Contemplative Inquiry

This blog is about contemplative inquiry

Tag: Abundance

ENTERING SUMMER 2025

For me, mid May is the beginning of summer. All of the pictures in this post were taken between 16 and 24 May. It was a warm and sunny time that has now morphed into something else – cooler, wetter and windier.

It was a time of brightness and growth. The plant kingdom showed a tremendous will to live and flourish: above, on the canal path as it skirted adjacent apartment buildings; below, close to the Greyfriars ruins, looking out towards the old town.

The following three pictures are all from Llanthony Priory, in what was once once the ‘physic garden’ of the monks. What moves me about all of them is the vitality, variety and colour they display. Such an affirmation of abundance.

The same benign and dynamic period saw a big step forward in my wife Elaine’s mobility. She can now leave and return to our flat, sit in pleasant public spaces, walk around town, attend local events and shop on her own. This is new and different for both of us, emancipatory yet still slightly unfamiliar. A new way of life is emerging for both of us.

On 25 May, about the time the weather broke, I celebrated my 76th birthday and entered my 77th year. As I wrote to one of my grandsons, ‘sounds terrible, feels OK’. In truth, it feels more than OK. I feel good.

It was also the anniversary of Elaine’s homecoming after her hip fracture in Gran Canaria, her hospitalisation for a month there, her repatriation and another 12 days in the Gloucester Royal Hospital. The year has been a tough one, especially after the strain on Elaine’s already vulnerable heart became fully manifest. But Elaine herself has been an inspiration with her own will to live and thrive. This feels like a good moment in my life and our lives together. Much gratitude for that.

WHAT IS GIVEN

It is colder now, and gloomier indoors for much of the day. But outside, this November keeps on giving. My walking range has increased again with a walk to nearby Nailsworth, a leisurely lunch in this little town, and a walk back again: ten miles. The picture above includes both a stream beside my path and a small lake nearby.

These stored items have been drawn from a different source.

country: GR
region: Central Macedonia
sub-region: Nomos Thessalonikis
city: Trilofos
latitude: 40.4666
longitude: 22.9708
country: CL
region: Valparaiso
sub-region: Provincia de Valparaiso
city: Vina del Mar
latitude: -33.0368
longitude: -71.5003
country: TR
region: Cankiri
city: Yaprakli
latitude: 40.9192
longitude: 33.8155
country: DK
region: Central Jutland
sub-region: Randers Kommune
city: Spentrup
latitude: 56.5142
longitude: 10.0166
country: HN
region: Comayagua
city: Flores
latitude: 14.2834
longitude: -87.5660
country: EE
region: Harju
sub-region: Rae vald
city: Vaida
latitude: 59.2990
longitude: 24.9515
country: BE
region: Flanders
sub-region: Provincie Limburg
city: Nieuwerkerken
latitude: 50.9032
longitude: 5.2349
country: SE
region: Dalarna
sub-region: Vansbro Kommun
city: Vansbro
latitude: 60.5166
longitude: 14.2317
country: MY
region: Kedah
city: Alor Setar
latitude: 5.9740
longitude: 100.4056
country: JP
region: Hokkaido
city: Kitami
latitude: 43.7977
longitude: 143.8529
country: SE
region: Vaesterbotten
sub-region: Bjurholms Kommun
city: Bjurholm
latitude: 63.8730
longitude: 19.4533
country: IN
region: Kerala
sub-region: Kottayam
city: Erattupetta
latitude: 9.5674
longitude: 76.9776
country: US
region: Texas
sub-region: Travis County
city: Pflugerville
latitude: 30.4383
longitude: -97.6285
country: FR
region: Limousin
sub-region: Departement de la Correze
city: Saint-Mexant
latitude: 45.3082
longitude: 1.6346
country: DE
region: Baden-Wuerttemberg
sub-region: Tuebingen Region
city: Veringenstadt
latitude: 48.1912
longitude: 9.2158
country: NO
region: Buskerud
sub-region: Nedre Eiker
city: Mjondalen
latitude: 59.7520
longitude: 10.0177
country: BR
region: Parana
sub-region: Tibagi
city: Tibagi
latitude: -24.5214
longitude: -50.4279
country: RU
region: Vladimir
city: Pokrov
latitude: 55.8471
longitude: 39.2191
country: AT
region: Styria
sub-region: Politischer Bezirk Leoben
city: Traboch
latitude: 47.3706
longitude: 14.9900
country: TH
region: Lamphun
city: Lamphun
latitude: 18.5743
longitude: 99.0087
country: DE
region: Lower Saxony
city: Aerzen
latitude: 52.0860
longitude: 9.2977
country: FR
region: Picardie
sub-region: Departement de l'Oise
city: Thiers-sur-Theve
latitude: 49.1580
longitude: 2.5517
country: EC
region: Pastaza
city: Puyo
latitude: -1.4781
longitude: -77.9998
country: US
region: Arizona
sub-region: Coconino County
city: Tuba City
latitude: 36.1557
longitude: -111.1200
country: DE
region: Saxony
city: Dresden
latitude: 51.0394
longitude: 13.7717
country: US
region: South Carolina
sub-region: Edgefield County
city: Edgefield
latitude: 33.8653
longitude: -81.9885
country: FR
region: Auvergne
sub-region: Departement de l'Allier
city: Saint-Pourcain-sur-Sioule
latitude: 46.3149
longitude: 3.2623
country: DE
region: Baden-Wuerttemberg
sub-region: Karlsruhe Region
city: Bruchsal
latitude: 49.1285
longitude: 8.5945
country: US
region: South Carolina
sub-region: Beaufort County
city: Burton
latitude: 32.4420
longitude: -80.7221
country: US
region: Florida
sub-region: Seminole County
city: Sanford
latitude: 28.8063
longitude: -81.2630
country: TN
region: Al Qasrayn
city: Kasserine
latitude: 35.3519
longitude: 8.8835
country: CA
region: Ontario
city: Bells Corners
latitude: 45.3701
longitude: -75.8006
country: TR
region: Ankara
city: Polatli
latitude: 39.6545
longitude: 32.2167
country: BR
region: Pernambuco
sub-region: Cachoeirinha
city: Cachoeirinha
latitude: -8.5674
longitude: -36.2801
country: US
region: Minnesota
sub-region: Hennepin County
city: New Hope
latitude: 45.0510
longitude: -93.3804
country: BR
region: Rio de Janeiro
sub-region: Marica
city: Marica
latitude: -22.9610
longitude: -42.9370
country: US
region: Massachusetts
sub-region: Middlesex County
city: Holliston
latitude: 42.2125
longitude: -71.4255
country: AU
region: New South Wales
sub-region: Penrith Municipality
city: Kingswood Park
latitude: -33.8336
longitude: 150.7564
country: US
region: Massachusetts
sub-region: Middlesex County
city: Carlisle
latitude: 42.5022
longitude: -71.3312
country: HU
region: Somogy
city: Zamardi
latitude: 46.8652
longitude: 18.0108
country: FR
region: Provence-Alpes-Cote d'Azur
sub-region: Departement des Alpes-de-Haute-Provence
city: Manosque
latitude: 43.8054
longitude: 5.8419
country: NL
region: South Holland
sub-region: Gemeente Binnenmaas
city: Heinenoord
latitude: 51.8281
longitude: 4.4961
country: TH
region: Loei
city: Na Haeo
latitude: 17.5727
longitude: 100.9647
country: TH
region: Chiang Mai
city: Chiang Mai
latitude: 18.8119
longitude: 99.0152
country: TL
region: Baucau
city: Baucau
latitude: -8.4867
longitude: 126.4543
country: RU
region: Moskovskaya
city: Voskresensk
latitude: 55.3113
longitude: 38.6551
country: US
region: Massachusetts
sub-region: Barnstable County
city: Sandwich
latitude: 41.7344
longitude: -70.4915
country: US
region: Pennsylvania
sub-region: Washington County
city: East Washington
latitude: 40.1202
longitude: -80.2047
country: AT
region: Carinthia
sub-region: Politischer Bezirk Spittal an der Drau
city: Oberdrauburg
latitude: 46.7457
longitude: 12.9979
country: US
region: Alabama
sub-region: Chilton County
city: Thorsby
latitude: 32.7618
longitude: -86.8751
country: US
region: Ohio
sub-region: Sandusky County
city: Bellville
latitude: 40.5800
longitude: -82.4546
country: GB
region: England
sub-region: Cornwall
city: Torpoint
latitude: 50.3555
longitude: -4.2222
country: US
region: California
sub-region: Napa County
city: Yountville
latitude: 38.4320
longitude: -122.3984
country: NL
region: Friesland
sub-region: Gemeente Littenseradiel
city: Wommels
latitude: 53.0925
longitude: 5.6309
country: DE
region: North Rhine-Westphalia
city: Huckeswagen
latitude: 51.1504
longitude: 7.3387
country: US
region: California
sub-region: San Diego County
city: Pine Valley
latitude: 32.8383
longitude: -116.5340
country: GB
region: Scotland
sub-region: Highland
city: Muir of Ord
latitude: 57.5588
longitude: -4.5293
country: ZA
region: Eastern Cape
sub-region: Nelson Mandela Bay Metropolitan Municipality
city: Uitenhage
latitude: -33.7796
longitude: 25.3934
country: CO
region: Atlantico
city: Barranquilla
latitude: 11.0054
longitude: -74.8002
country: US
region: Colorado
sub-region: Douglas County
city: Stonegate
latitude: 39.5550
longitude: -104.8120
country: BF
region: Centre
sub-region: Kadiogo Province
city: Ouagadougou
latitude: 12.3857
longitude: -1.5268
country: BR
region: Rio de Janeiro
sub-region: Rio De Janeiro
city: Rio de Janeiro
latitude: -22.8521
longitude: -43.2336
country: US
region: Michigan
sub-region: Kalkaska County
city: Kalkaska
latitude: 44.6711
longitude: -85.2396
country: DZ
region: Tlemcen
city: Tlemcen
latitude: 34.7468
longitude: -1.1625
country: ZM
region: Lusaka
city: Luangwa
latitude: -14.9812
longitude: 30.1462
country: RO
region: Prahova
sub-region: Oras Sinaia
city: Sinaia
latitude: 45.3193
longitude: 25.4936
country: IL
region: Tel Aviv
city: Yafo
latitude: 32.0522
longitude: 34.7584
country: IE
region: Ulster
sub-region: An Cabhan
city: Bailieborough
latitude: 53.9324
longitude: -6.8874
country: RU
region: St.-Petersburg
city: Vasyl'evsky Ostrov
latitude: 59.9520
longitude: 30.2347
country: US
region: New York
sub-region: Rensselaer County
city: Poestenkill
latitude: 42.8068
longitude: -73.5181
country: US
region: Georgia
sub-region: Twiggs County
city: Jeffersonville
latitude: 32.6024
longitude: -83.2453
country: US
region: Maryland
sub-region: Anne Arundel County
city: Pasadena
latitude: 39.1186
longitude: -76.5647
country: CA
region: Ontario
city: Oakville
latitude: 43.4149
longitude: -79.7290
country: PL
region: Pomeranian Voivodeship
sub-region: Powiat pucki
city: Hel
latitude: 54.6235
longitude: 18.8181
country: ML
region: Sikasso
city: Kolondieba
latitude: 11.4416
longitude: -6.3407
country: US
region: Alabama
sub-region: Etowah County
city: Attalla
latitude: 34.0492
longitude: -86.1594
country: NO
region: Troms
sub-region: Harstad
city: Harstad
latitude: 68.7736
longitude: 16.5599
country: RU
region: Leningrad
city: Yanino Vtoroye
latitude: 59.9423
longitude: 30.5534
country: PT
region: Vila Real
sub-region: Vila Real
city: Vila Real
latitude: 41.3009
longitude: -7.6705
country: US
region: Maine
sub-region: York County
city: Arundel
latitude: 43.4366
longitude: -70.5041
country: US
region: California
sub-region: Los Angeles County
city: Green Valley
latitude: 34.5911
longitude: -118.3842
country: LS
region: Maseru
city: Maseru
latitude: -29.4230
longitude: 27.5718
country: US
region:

But my attention hasn’t been all on the world around me. I have been reflecting on an old statement about my practice, currently included in my About section, and finding that it still holds. “My inquiry process overall has helped me to discover an underlying peace and at-homeness in the present moment, which, when experienced clearly and spaciously, nourishes and illuminates my life. It is not dependent on belief or circumstance, but on the ultimate acceptance that this is what is given. I find that this perspective supports a spirit of openness, an ethic of interdependence and a life of abundant simplicity.”

There is no reliance on metaphysics here. This allows me a pared down focus on experience and values. My practice has been relatively stable over a long period, whereas my thoughts about metaphysical questions are more volatile. I experience thinking as volatile by nature, and fine within its limits. Over the years this blog has found room for diverse approaches to the meaning, if any, of terms like divinity and consciousness. I have wondered about the possibility (or desirability) of establishing any foundational truth about absolute or indeed conventional ‘reality’. I notice now that when I explore these questions – especially when reading – I am more interested in seeing how people put their worlds together than I am in identifying insights or finding answers to the questions themselves. It has become a human interest rather than a philosophical quest.

I have noticed this especially over recent days when engaging with Carlo Rovelli’s discussion of the Buddhist philosopher Nagarjuna (1,2). My interest was in seeing how a distinguished physicist makes use of Nagarjuna’s emptiness doctrine. I have less stake in assessing the view itself, because my peace and at-homeness are the result of an experiential inquiry, and not of speculative thinking. I continue to find that this perspective supports “a spirit of openness, an ethic of interdependence, and a life of abundant simplicity”, My inquiry focus, if ‘inquiry; is even the right word, is about how best to walk the talk.

(1) Carlo Rovelli Helgoland global.penguinrandomhouse.com 2020 (Translated by Erica Segre & Simon Carnell, 2021). Carlo Rovelli is a theoretical physicist who has made significant contributions to the physics of space and time.